I pulled the handle and washed my hands and looked at myself in the mirror, hair sticking up on one side from my pillow. Eyes sleepy, but I looked happy. Pale skin that seemed very thin. If I were a fish, I’d be something for a cave, pale and big-eyed and not used to light. Bones showing through. I puffed my mouth, tried to imagine gills. The sides of my jaw almost the right shape. My hair sticking up could almost be a dorsal fin, a bit lopsided. But my stomach was growling, so I needed to move out of this cave to feed.
My plate was already piled with pancakes and strawberries and bacon. Yay, I said.
Steve smiled. He liked to have his food appreciated.
This is a big step up from my usual cereal, my grandfather said.
There was a knock then, and I knew it was Shalini. I screamed and ran to the door and could hear her scream even before I opened it. We collided in a hug and jumped up and down.

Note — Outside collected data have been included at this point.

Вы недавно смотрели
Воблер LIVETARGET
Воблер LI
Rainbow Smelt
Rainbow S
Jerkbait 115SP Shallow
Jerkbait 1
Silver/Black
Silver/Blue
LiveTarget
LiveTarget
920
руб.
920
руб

I’m sorry, her mother was saying. You’re having breakfast. We’re too early. I told Shalini, but she demanded to come.
My mother was laughing, though. Caitlin didn’t even tell us. This was arranged on the sneak.
No, Shalini’s mother said. I’m so sorry. I’ll take her back home.
It’s fine, my mother said. It’s funny.
Shalini and I were hugging, and I felt a flush of heat, and I knew we had to not do this in front of everyone, so I grabbed her hand and pulled her toward my bedroom. You have to see, I yelled. It’s the most beautiful house, and the best bedroom.
I pulled her in and slammed the door shut and then we were kissing. Her soft purplish lips, so delicious. I kept looking at them and then kissing and then looking again, wanting her mouth, and she was laughing. Her eyes the darkest eyes and brightest at the same time, gold somehow in a deep dark chocolate brown.